■ **EXCERPTED PASSAGE**:
# # # # #
The advisers at the University seem so adamant about sending out my
transcripts whenever I can. I am attempting to get all projects that I haven't
lost over the years together and online. I am hoping to have a very short
formal resume which points online for example projects and a less formal
description of my interests, studies, etc.

------
runawaybottle
You have to sell yourself however you can. There are many new developers that
don't have a degree, or don't have good grades, so those people will need to
demonstrate their abilities in other ways. For example, I had a lackluster
gpa, so I made sure to work on my own projects that I could emphasize. If you
think you can show that you excelled in relevant CS classes, then do so. If
you've got stuff you did before college that's interesting, figure out how you
can bring it up. You have to play up whatever potential positives you have.

------
teahat
GPA - absolutely. If it's not there, the assumption will be that the reason it
isn't there is because it's bad (especially as a new grad). Like when you look
at a 2nd hand car listing and they leave off mileage - you know it will be
huge. Transcripts, no - they just add unnecessary padding at this stage,
nobody wants to read those unless they absolutely have to, so they'd only be
asked for at the end of the process, if at all.

But more importantly than either of these - you should write your resume
differently depending on what you are applying for. Highlight what is most
valuable to the organization you are applying to. If this means you have to
reduce the number of applications you send out, that's fine, it's much better
to have fewer well targeted applications.

And try to state facts, not claims. By which I mean - don't claim to 'work
well in a team', or have 'excellent X'. Show what you've done and the impact
it had. If you wrote something cool at the age of 10, I can infer that you're
smart and self-directed from that.

Good luck.

------
caw
From my experience: Don't include your community college, unless that's where
your degree is from. Even then, if you got an AS at a community college and
then got a BS, just drop the AS.

Include your GPA if it's better than 3.0/4.0. That's the cutoff point for most
companies, and unfortunately some will be 3.5, so unless you know the hiring
manager you'll just get filtered out. Some people try to tweak this by
splitting out "Major GPA" versus "Overall GPA", but if your school was like
mine then your community college work just transferred as credit, and doesn't
impact your GPA outside of fewer classes in the calculation.

Don't include your transcripts; this isn't a scholarship.

My question is at what point do you drop your college GPA from your resume?
After your first professional job, after 5 years, more?

------
dylangs1030
I'm a bit late to this, but I'll give you my experience. It echoes what others
have said to some extent.

In every instance I've applied for a job, it began with my casually (but
assertively) stating interest. Here is the process I go through (you could
call it my job hunting "workflow"):

1\. I read about an interesting company or meet/talk to someone with
connections to an interesting company.

2\. I learn what I can about them, researching for a few hours, deciding if
I'd enjoy it (on a cursory level).

3\. I contact people with _decision making ability_ and politely but
assertively state my interest. Note - I don't send a resume (you can, I
don't).
# # # # #
■ **TASK REQUIREMENTS**:
A) Reproduce verbatim the part of the thread on resume advice that begins at the words "But more importantly" and stops after the words "well targeted applications.".
B) In the thread on resume advice, what GPA does caw call the cutoff point for most companies?
The records are separate from the thread on resume advice.

■ **DATA SECTION**:
# # # # #
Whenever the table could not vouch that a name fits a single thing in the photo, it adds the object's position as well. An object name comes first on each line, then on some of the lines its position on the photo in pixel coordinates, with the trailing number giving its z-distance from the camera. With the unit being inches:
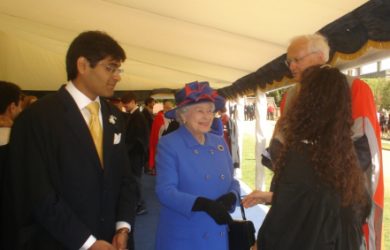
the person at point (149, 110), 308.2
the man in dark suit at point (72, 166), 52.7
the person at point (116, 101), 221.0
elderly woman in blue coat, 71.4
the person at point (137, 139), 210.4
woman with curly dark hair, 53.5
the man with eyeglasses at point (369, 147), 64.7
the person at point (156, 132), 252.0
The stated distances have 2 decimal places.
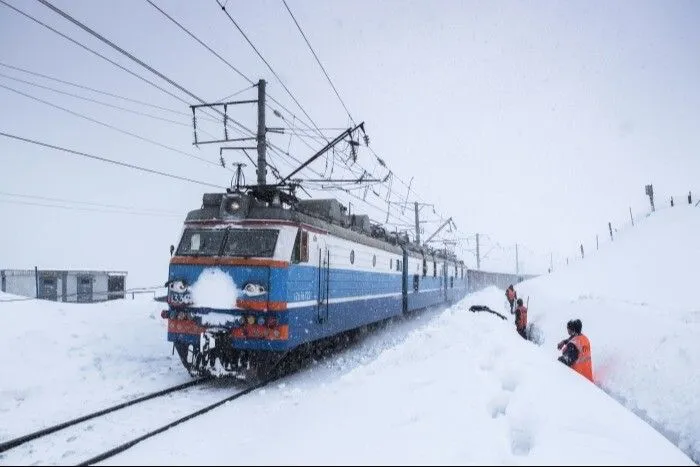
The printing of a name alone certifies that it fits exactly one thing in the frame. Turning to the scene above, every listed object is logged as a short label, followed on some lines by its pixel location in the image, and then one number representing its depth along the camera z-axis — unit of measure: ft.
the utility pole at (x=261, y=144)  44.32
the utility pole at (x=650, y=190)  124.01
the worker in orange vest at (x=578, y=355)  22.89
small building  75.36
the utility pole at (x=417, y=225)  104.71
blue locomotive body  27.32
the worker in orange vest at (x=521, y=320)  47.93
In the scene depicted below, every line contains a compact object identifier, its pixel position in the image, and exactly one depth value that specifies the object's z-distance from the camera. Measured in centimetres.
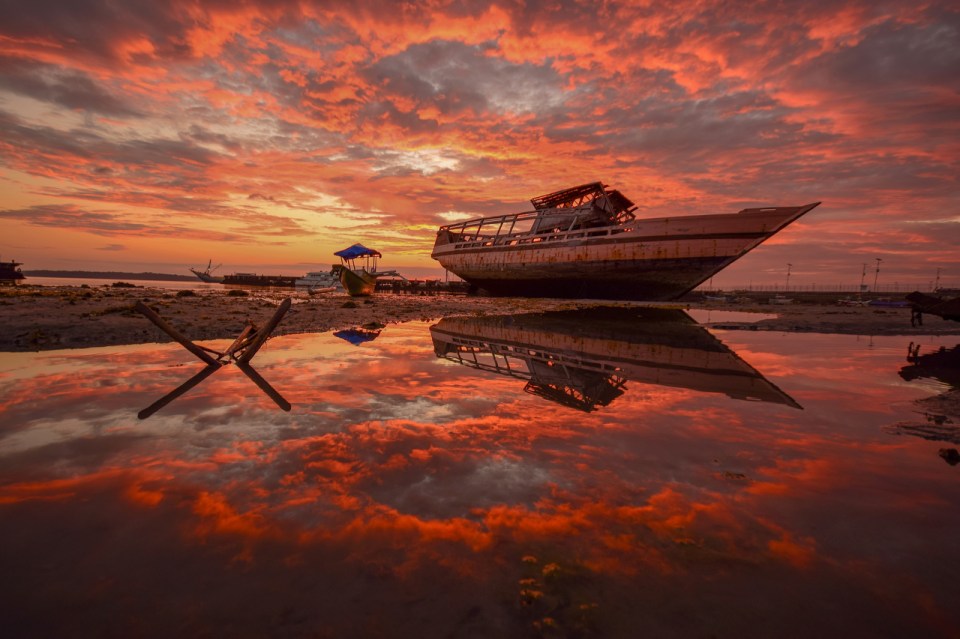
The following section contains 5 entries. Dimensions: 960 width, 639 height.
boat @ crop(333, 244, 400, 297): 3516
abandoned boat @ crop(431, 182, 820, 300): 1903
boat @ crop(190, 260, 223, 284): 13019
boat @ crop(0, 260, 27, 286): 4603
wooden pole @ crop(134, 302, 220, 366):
# # # # #
■ **EXERCISE RESULTS**:
A)
But more importantly than either of these - you should write your resume
differently depending on what you are applying for. Highlight what is most
valuable to the organization you are applying to. If this means you have to
reduce the number of applications you send out, that's fine, it's much better
to have fewer well targeted applications.

B) 3.0/4.0